Instruction. In the records below, swap every "Artica Proxy CE" for "Artica Proxy Community Edition" and leave everything else unchanged.

Exercise input.
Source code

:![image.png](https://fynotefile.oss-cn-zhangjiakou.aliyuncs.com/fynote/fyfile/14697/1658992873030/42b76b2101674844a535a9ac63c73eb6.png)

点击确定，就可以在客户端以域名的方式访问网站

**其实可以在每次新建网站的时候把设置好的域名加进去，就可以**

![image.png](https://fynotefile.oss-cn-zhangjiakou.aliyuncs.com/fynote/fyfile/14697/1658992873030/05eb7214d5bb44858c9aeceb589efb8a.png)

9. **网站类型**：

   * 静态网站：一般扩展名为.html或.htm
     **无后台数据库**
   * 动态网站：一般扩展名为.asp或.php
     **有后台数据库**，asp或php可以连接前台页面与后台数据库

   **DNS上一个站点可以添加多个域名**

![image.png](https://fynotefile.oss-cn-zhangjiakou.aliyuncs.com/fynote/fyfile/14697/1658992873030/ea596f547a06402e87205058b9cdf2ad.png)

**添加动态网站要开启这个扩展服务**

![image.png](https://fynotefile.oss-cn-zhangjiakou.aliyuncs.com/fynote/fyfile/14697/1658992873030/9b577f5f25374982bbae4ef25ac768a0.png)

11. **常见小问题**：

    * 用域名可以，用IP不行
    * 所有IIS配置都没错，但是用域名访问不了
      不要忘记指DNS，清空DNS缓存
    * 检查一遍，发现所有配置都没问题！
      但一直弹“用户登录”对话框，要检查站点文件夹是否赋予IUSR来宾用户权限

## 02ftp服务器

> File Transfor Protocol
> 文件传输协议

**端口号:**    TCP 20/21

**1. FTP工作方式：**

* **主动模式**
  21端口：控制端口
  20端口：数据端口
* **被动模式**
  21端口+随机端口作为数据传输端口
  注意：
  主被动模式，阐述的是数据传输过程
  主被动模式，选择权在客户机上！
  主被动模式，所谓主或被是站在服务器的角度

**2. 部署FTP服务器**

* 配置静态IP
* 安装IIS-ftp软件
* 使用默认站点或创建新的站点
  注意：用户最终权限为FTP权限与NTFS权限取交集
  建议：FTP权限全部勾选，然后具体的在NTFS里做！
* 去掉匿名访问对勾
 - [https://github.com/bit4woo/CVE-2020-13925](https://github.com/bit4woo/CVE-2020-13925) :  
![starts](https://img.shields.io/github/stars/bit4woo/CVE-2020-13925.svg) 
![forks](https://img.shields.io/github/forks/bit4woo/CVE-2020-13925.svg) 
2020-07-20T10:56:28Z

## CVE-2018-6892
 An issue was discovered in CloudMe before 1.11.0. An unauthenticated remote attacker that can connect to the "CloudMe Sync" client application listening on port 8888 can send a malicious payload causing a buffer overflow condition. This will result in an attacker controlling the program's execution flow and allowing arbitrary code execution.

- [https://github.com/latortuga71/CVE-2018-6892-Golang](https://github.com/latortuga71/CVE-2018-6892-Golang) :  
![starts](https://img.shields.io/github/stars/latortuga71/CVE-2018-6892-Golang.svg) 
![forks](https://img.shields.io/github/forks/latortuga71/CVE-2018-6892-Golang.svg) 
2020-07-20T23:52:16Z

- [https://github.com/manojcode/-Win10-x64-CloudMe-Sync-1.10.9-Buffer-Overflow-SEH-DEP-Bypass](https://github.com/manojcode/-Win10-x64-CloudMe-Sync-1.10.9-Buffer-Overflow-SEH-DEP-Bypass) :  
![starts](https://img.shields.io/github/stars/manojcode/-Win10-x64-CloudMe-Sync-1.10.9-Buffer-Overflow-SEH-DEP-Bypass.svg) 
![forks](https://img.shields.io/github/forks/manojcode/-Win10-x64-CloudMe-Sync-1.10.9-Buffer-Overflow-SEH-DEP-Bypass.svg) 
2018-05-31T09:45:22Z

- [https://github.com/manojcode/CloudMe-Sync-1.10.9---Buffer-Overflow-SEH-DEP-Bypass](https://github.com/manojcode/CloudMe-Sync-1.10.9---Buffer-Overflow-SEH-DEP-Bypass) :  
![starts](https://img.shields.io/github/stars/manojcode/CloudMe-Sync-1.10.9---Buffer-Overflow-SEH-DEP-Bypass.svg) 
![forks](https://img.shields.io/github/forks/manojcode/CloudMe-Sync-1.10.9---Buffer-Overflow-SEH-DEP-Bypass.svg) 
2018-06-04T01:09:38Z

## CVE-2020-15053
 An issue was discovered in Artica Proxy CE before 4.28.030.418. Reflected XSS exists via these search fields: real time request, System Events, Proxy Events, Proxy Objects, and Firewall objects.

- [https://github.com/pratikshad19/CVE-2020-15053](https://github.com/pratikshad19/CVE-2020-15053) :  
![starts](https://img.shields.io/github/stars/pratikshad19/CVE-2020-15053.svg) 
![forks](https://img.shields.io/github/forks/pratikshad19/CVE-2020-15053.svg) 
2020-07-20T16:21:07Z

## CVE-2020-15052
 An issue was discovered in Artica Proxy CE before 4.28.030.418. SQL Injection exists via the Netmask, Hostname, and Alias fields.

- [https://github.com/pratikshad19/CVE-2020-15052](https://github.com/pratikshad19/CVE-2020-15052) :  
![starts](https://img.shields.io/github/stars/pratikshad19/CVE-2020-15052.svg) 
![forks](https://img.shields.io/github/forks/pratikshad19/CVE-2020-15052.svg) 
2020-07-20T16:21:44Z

Answer section.
Source code

:![image.png](https://fynotefile.oss-cn-zhangjiakou.aliyuncs.com/fynote/fyfile/14697/1658992873030/42b76b2101674844a535a9ac63c73eb6.png)

点击确定，就可以在客户端以域名的方式访问网站

**其实可以在每次新建网站的时候把设置好的域名加进去，就可以**

![image.png](https://fynotefile.oss-cn-zhangjiakou.aliyuncs.com/fynote/fyfile/14697/1658992873030/05eb7214d5bb44858c9aeceb589efb8a.png)

9. **网站类型**：

   * 静态网站：一般扩展名为.html或.htm
     **无后台数据库**
   * 动态网站：一般扩展名为.asp或.php
     **有后台数据库**，asp或php可以连接前台页面与后台数据库

   **DNS上一个站点可以添加多个域名**

![image.png](https://fynotefile.oss-cn-zhangjiakou.aliyuncs.com/fynote/fyfile/14697/1658992873030/ea596f547a06402e87205058b9cdf2ad.png)

**添加动态网站要开启这个扩展服务**

![image.png](https://fynotefile.oss-cn-zhangjiakou.aliyuncs.com/fynote/fyfile/14697/1658992873030/9b577f5f25374982bbae4ef25ac768a0.png)

11. **常见小问题**：

    * 用域名可以，用IP不行
    * 所有IIS配置都没错，但是用域名访问不了
      不要忘记指DNS，清空DNS缓存
    * 检查一遍，发现所有配置都没问题！
      但一直弹“用户登录”对话框，要检查站点文件夹是否赋予IUSR来宾用户权限

## 02ftp服务器

> File Transfor Protocol
> 文件传输协议

**端口号:**    TCP 20/21

**1. FTP工作方式：**

* **主动模式**
  21端口：控制端口
  20端口：数据端口
* **被动模式**
  21端口+随机端口作为数据传输端口
  注意：
  主被动模式，阐述的是数据传输过程
  主被动模式，选择权在客户机上！
  主被动模式，所谓主或被是站在服务器的角度

**2. 部署FTP服务器**

* 配置静态IP
* 安装IIS-ftp软件
* 使用默认站点或创建新的站点
  注意：用户最终权限为FTP权限与NTFS权限取交集
  建议：FTP权限全部勾选，然后具体的在NTFS里做！
* 去掉匿名访问对勾
 - [https://github.com/bit4woo/CVE-2020-13925](https://github.com/bit4woo/CVE-2020-13925) :  
![starts](https://img.shields.io/github/stars/bit4woo/CVE-2020-13925.svg) 
![forks](https://img.shields.io/github/forks/bit4woo/CVE-2020-13925.svg) 
2020-07-20T10:56:28Z

## CVE-2018-6892
 An issue was discovered in CloudMe before 1.11.0. An unauthenticated remote attacker that can connect to the "CloudMe Sync" client application listening on port 8888 can send a malicious payload causing a buffer overflow condition. This will result in an attacker controlling the program's execution flow and allowing arbitrary code execution.

- [https://github.com/latortuga71/CVE-2018-6892-Golang](https://github.com/latortuga71/CVE-2018-6892-Golang) :  
![starts](https://img.shields.io/github/stars/latortuga71/CVE-2018-6892-Golang.svg) 
![forks](https://img.shields.io/github/forks/latortuga71/CVE-2018-6892-Golang.svg) 
2020-07-20T23:52:16Z

- [https://github.com/manojcode/-Win10-x64-CloudMe-Sync-1.10.9-Buffer-Overflow-SEH-DEP-Bypass](https://github.com/manojcode/-Win10-x64-CloudMe-Sync-1.10.9-Buffer-Overflow-SEH-DEP-Bypass) :  
![starts](https://img.shields.io/github/stars/manojcode/-Win10-x64-CloudMe-Sync-1.10.9-Buffer-Overflow-SEH-DEP-Bypass.svg) 
![forks](https://img.shields.io/github/forks/manojcode/-Win10-x64-CloudMe-Sync-1.10.9-Buffer-Overflow-SEH-DEP-Bypass.svg) 
2018-05-31T09:45:22Z

- [https://github.com/manojcode/CloudMe-Sync-1.10.9---Buffer-Overflow-SEH-DEP-Bypass](https://github.com/manojcode/CloudMe-Sync-1.10.9---Buffer-Overflow-SEH-DEP-Bypass) :  
![starts](https://img.shields.io/github/stars/manojcode/CloudMe-Sync-1.10.9---Buffer-Overflow-SEH-DEP-Bypass.svg) 
![forks](https://img.shields.io/github/forks/manojcode/CloudMe-Sync-1.10.9---Buffer-Overflow-SEH-DEP-Bypass.svg) 
2018-06-04T01:09:38Z

## CVE-2020-15053
 An issue was discovered in Artica Proxy Community Edition before 4.28.030.418. Reflected XSS exists via these search fields: real time request, System Events, Proxy Events, Proxy Objects, and Firewall objects.

- [https://github.com/pratikshad19/CVE-2020-15053](https://github.com/pratikshad19/CVE-2020-15053) :  
![starts](https://img.shields.io/github/stars/pratikshad19/CVE-2020-15053.svg) 
![forks](https://img.shields.io/github/forks/pratikshad19/CVE-2020-15053.svg) 
2020-07-20T16:21:07Z

## CVE-2020-15052
 An issue was discovered in Artica Proxy Community Edition before 4.28.030.418. SQL Injection exists via the Netmask, Hostname, and Alias fields.

- [https://github.com/pratikshad19/CVE-2020-15052](https://github.com/pratikshad19/CVE-2020-15052) :  
![starts](https://img.shields.io/github/stars/pratikshad19/CVE-2020-15052.svg) 
![forks](https://img.shields.io/github/forks/pratikshad19/CVE-2020-15052.svg) 
2020-07-20T16:21:44Z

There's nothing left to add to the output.